Updated: Jan 28, 2021
As showcased in the Nordic Pavilion at COP25 in Madrid, the Swedish Energy Agency and Chile’s Ministry of Energy have worked together to advance an example of a high integrity Article 6 cooperation. With support from CCAP, the virtual pilot is designed to promote higher ambition by both countries in meeting and exceeding their Nationally Determined Contributions (NDCs). In developing this virtual pilot, both parties are gaining an improved understanding of how strong cooperative approaches can be developed and implemented in practice, including fulfillment of the requirements and expectations of the Paris Agreement and future Article 6 guidelines.
The virtual pilot seeks to support Chile’s long-term plans for carbon neutrality and decarbonization of its electricity sector through incentives for “firm and flexible” renewable energy.
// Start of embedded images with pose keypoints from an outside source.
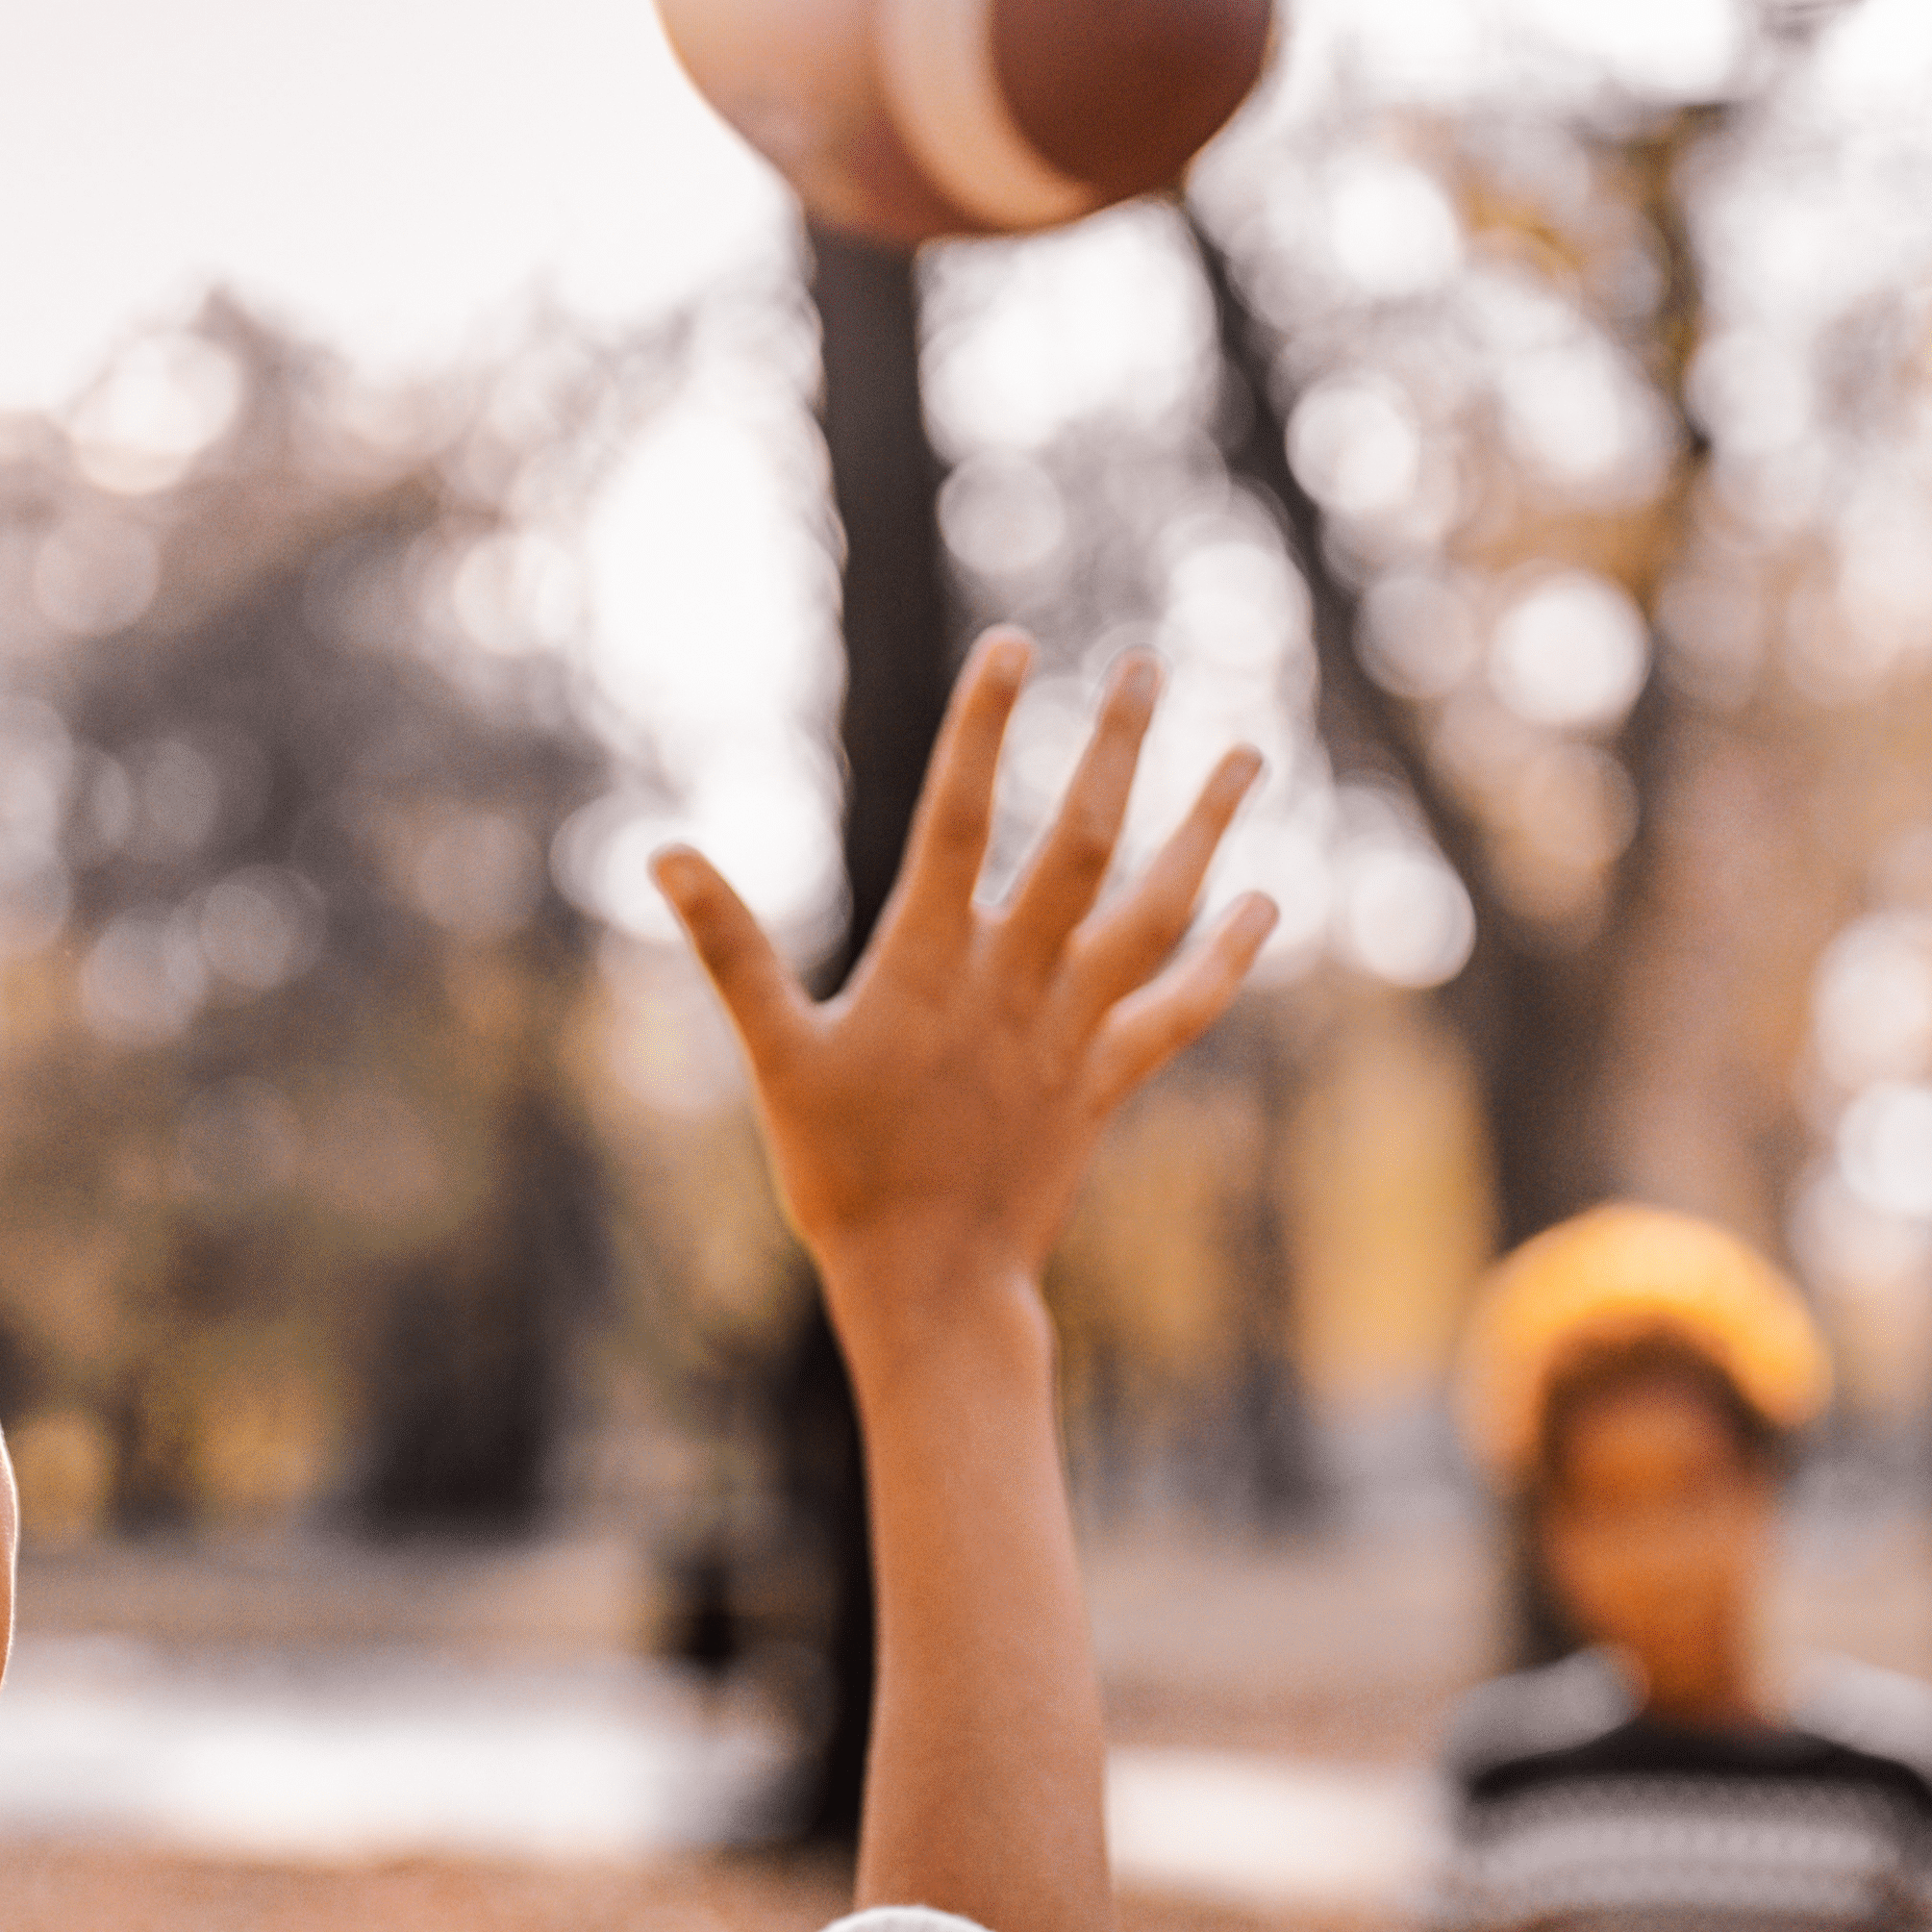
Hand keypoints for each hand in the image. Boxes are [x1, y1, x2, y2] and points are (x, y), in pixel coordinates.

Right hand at [653, 637, 1271, 1307]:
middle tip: (1143, 664)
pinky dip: (1227, 956)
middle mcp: (1012, 984)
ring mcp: (1070, 1032)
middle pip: (1080, 844)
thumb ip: (730, 950)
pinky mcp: (1104, 1082)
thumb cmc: (839, 1174)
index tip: (1012, 644)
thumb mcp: (774, 1057)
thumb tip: (666, 854)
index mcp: (927, 964)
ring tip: (1246, 752)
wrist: (928, 1287)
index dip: (983, 727)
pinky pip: (1180, 1009)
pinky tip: (1265, 902)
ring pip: (1154, 913)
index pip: (958, 818)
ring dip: (1204, 829)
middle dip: (1112, 748)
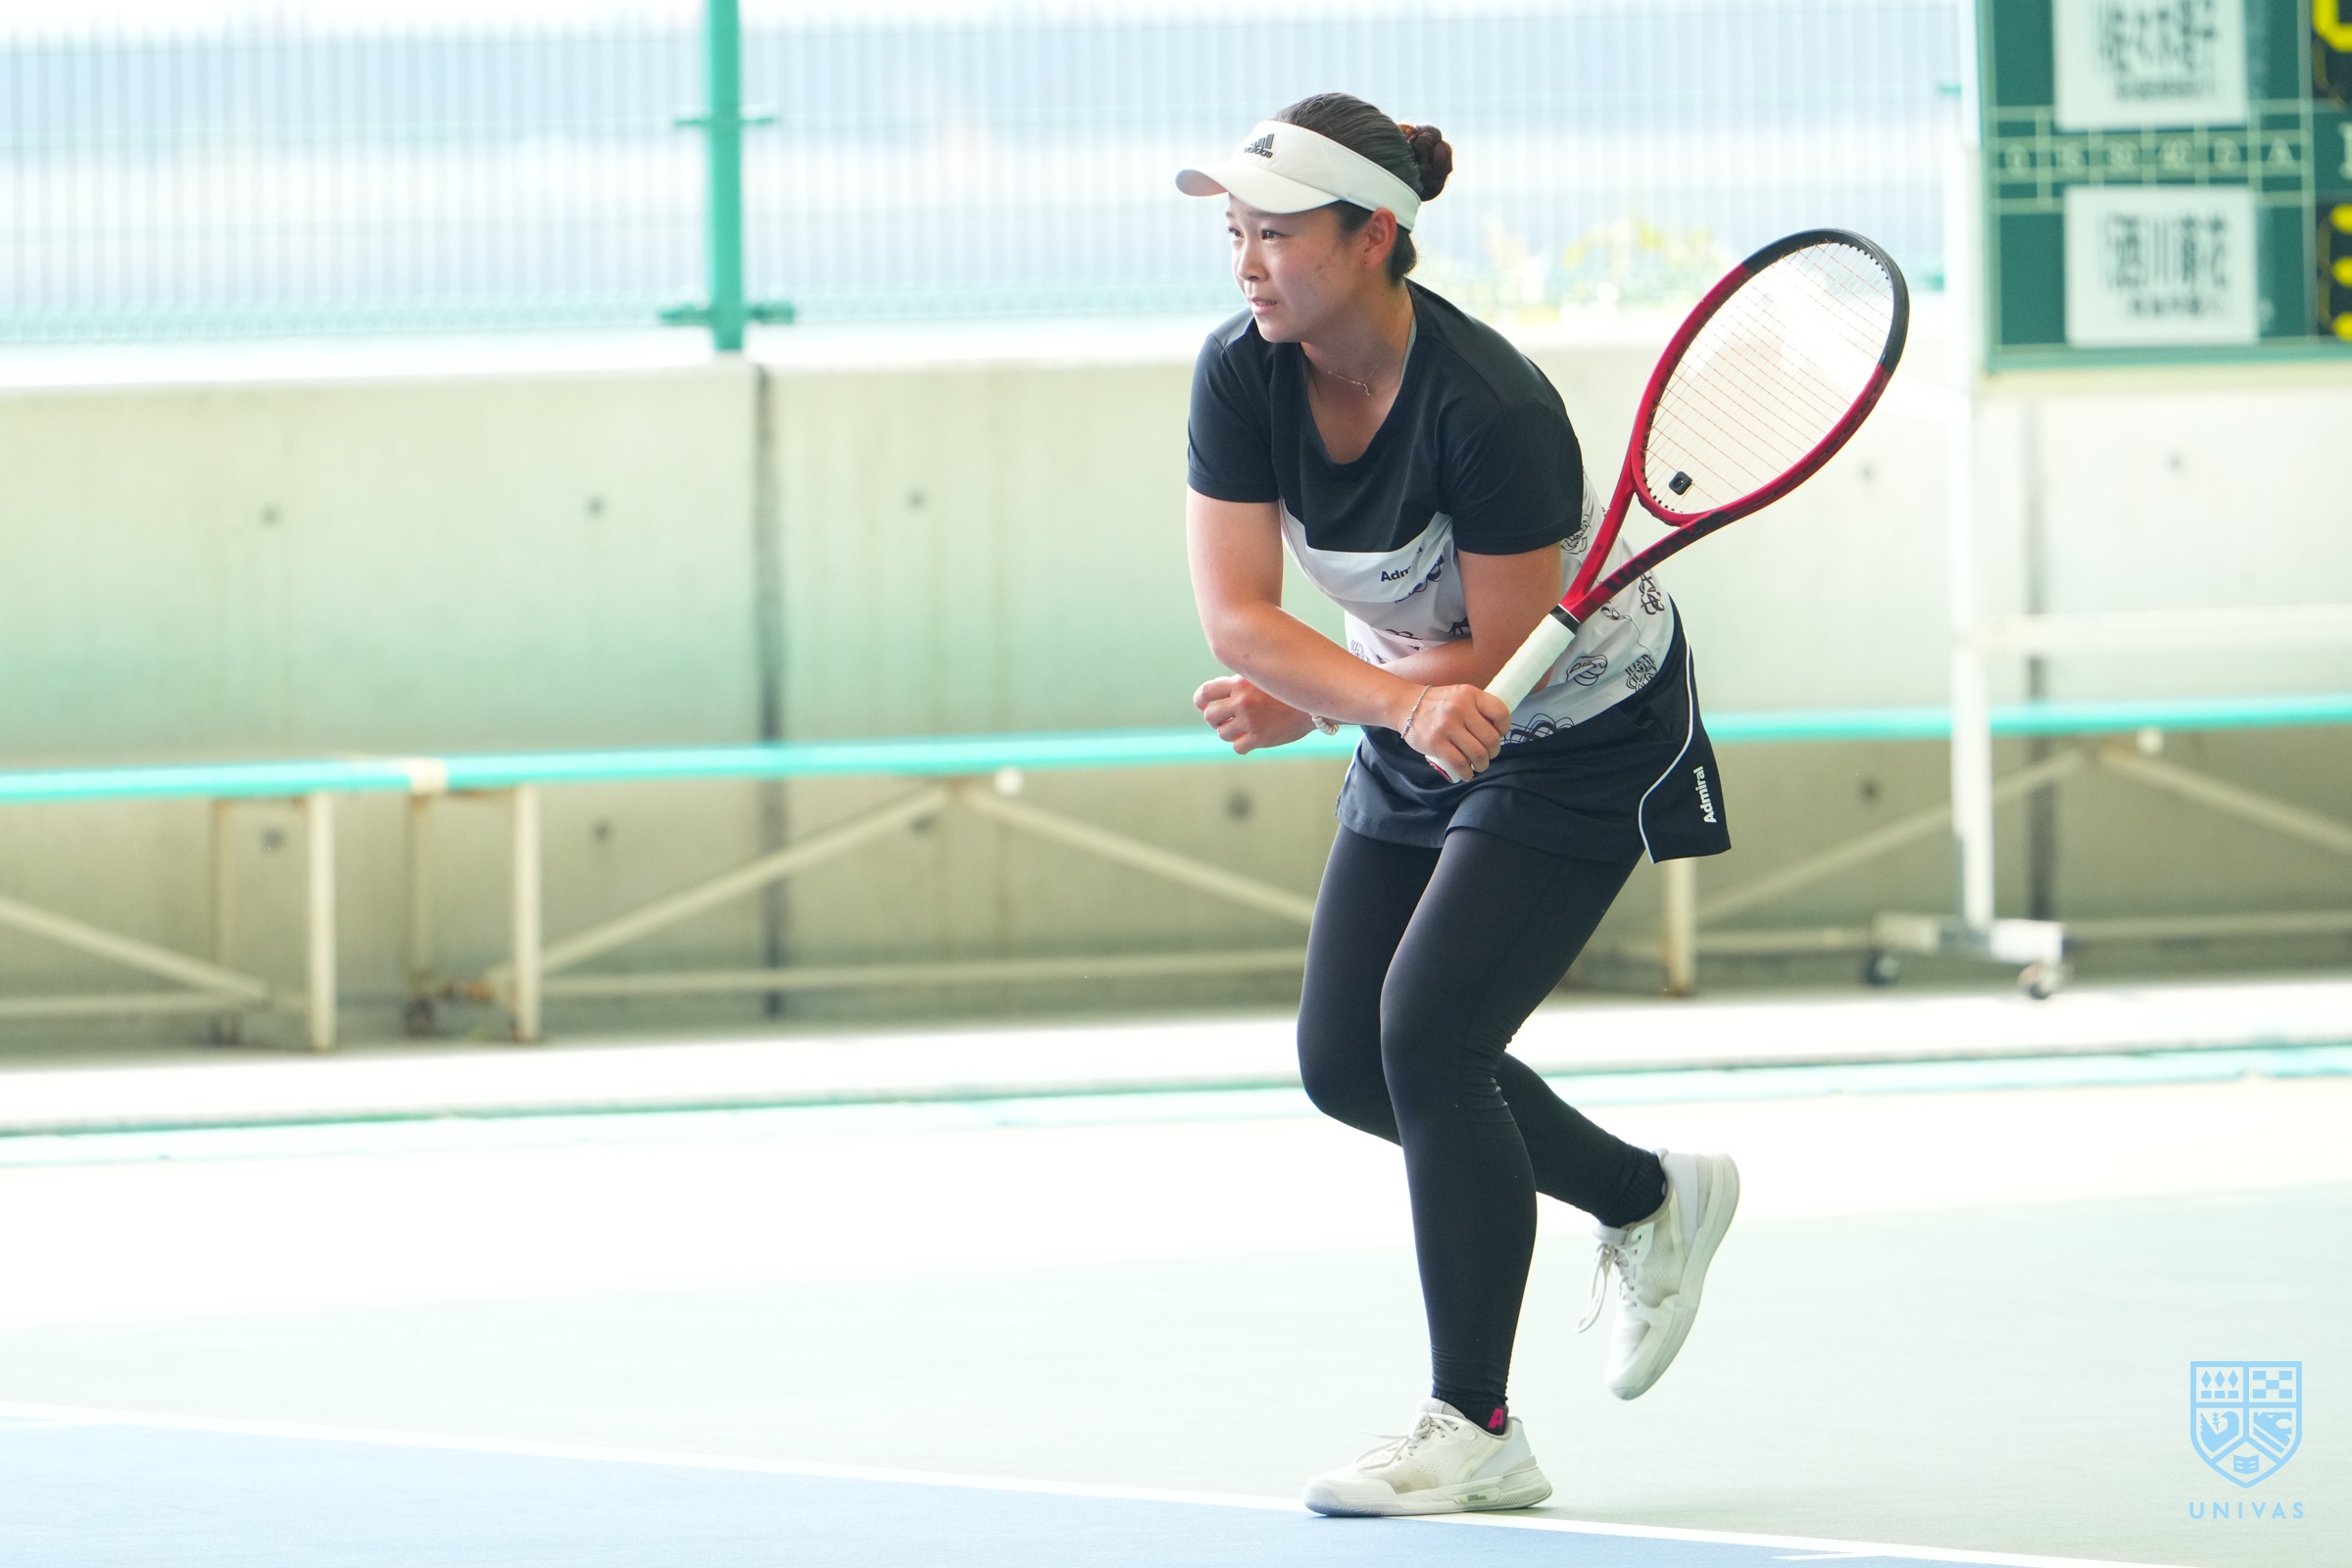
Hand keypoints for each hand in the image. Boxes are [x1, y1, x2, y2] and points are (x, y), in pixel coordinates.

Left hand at [1194, 675, 1315, 753]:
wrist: (1316, 703)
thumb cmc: (1290, 689)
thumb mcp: (1264, 677)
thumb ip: (1242, 683)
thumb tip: (1221, 694)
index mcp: (1240, 683)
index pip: (1206, 693)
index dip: (1201, 701)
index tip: (1203, 706)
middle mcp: (1242, 702)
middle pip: (1210, 716)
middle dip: (1215, 719)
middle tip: (1224, 720)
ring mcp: (1250, 722)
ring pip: (1222, 733)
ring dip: (1228, 732)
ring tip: (1241, 729)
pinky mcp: (1259, 739)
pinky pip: (1237, 747)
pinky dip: (1241, 745)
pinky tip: (1250, 740)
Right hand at [1403, 684, 1510, 780]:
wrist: (1407, 705)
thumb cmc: (1439, 703)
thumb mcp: (1461, 695)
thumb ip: (1479, 709)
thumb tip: (1498, 733)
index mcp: (1470, 695)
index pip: (1501, 713)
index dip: (1504, 728)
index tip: (1499, 734)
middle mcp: (1460, 708)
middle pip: (1490, 739)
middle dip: (1494, 752)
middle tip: (1488, 754)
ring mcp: (1447, 726)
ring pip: (1477, 754)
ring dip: (1482, 764)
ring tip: (1479, 765)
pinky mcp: (1436, 743)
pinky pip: (1459, 763)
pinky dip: (1467, 773)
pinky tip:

With extensive renewable energy potential, intermittent renewable energy is already economically competitive in Chile. However, in order to replace the existing coal-fired power generation—currently 38 percent of total generation—as called for in Chile’s decarbonization process, Chile requires firm energy resources that can be called on at night, as well as flexible energy resources that can back up the large and growing share of intermittent renewables and help mitigate transmission constraints. To avoid a situation where the existing coal-fired power generation is replaced with natural gas, this example collaboration looks at how Article 6 can jump-start investments in “firm and flexible” renewable energy.
Among the first virtual pilot project concepts to be showcased globally, the project would establish a crediting threshold at a level that exceeds both the existing renewable portfolio standard (which calls for 20 percent of generation to come from non-conventional renewable energy, or NCRE, in 2025) and business-as-usual plans for development of NCRE. New NCRE that meets the definition of “firm and flexible” would be eligible to receive Article 6 incentive payments for qualifying generation. “Firm and flexible” would be defined broadly to encourage a range of clean energy solutions and avoid picking winners. Payments could be delivered via a “reverse auction,” through which energy generators would bid the incentive they need to make the new generation economical, or via a “first come, first served” process at a certain price.
Preliminary assessments find that a carbon price of $30 per ton would make example types of new “firm and flexible” generation in Chile economically competitive with existing coal-fired power generation, making it advantageous to shut down and replace these coal plants with clean energy. This price point is well below Sweden’s carbon tax (now over $100 per ton), but significantly higher than Chile’s (set at $5 per ton), potentially hitting a “sweet spot” that would put the deal in the interest of both countries.
Over the coming year, the Parties will continue to work through the various design considerations for this virtual pilot project, such that both countries would have the information they need to decide whether or not to press forward to implementation. In particular, to warrant the corresponding adjustment, Chile will need to be sure that new “firm and flexible” generation resulting from the Article 6 incentive is truly additional to what would happen under the country’s existing policies. The final design will also need to work for the private companies expected to invest in “firm and flexible” generation.
As Chile and Sweden work through these details together, lessons and best practices from the virtual pilot experience will be shared with others seeking to make use of Article 6 cooperative approaches. With the breakdown of Article 6 negotiations this year in Madrid, virtual pilots like this one can help inform the next round of negotiations and support robust rules and guidelines.